RE: Army Moves To Change Vehicle Underbody Blast TI think this has more to do with politics and protecting a previous programming request in the 2012 budget which focus is to improve soldier protection and reduce injuries, which involves updating technology/field testing of underbody threats to address the many types of injuries that are imerging such as Tramatic Brain Injuiries (TBI) etc.
Besides, $2.7 million is a drop in the bucket, perhaps to update modelling simulation for characteristics of homemade explosives, effects on Brain injuries etc. Would not make sense to delay an RFP for $2.7M when soldier protection is the main driver of the upgraded HMMWV and funds have been reprogrammed.
The main FY12 request is for $2.3Billion, which will expand and improve the current technology and protection possibilities which is a longer time horizon (years with funding in place), than delay an RFP. Besides, Cymat SmartMetal (TM) has a TRL 9 rating which takes time and testing to accomplish. The 2012 budget programming request is looking at technology that can deliver a TRL level of at least 6.
Here is a speech by ARL Deputy Assistant Secretary at a subcommittee meeting (March 1st), regarding the scheduled associated programming request which provides a lot of the background to this program and reasons to keep it in the 2012 budget request.
https://www.acq.osd.mil/ddre/publications/docs/ARMY_ST_Testimony_2011.PDF
Also note that awards were given out in Dec/10 to TARDEC for greatest inventions related to underbody blast events and modelling which they probably want to incorporate:
https://www.redorbit.com/news/politics/1958532/tardec_technologies_earn_two_army_greatest_invention_awards/
Landmine Blast Field Event Reconstruction Using Computational Modeling & Simulation
In 2009, TARDEC’s Concepts, Analysis, Systems Simulation and Integration Analytics Group developed a method to reconstruct an underbody blast field event using data gathered from theater.

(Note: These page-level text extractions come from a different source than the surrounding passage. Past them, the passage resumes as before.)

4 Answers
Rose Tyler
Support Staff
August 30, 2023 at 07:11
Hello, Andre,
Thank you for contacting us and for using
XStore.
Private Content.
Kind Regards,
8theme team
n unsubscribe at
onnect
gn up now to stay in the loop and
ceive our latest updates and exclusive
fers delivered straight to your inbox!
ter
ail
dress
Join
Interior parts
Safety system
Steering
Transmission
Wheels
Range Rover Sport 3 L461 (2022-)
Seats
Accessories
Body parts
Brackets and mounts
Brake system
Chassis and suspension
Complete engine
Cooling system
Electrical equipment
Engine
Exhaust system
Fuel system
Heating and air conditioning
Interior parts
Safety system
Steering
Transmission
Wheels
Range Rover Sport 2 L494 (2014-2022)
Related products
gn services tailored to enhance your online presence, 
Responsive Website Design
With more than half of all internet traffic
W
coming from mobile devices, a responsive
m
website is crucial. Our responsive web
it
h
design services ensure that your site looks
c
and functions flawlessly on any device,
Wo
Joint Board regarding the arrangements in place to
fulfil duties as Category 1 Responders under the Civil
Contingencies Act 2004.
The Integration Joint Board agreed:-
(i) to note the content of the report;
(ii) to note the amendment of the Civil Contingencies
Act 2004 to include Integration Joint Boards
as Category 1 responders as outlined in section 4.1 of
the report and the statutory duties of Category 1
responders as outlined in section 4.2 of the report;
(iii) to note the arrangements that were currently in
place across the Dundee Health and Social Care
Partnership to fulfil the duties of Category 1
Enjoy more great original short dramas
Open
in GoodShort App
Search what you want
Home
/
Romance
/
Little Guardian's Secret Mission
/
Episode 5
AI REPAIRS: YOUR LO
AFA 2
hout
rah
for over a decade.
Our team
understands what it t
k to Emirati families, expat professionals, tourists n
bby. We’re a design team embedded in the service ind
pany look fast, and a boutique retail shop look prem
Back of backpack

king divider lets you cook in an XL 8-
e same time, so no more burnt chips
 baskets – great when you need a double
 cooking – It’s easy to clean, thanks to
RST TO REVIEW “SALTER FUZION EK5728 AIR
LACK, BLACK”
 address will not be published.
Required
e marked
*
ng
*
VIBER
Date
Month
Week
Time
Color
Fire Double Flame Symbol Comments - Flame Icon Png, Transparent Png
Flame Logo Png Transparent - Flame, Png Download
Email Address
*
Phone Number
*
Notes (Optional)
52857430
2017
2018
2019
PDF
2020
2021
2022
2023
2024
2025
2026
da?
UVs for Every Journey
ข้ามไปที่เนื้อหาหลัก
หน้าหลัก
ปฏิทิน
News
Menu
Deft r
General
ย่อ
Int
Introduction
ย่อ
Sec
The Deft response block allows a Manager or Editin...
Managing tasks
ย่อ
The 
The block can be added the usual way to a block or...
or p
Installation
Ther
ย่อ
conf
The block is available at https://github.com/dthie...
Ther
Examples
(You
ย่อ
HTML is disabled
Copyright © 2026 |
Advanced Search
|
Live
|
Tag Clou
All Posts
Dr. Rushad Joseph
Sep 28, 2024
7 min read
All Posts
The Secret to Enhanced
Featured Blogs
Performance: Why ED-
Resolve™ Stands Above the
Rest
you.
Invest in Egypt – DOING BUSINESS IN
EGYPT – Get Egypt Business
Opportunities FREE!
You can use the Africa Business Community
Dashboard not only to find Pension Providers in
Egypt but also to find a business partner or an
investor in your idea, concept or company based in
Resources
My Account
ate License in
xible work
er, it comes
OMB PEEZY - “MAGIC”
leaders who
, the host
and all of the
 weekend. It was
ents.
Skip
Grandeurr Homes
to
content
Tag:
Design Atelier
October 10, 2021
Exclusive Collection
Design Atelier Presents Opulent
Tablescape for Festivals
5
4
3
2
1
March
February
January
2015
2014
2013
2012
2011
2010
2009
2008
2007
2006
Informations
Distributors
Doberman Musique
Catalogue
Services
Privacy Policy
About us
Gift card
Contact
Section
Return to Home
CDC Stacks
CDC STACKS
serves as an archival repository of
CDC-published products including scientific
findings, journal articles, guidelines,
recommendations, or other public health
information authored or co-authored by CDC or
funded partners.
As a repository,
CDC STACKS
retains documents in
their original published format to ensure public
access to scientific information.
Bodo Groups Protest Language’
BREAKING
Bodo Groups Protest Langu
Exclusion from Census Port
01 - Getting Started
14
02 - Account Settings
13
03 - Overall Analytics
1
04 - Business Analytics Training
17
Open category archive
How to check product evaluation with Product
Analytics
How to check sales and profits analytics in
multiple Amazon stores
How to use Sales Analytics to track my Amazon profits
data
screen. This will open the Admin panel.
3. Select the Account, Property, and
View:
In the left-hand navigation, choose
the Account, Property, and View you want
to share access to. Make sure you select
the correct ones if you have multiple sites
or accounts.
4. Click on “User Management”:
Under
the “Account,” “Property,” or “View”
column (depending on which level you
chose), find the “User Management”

The explicit finite-element modeling technique used in the full-vehicle system analysis included all key blast phenomenon elements – soil, charge, air, vehicle, and occupant – and analyzed the phenomena of charge detonation, blast wave propagation through soil and air, vehicle structural response, and crew injury and fatality risk probability. This model provides a better understanding and interpretation of collected field data that can then be translated to represent mathematical loading and boundary conditions for computational models.
The modeling and simulation method enables analysts to bridge the gap between controlled live-fire testing and actual field events for these complex and highly transient blast events. Additionally, it allows product development teams to consider real-world scenarios that may not be reflected in existing test and evaluation procedures, ultimately improving existing systems and enhancing warfighter survivability across the tactical and combat vehicle fleets.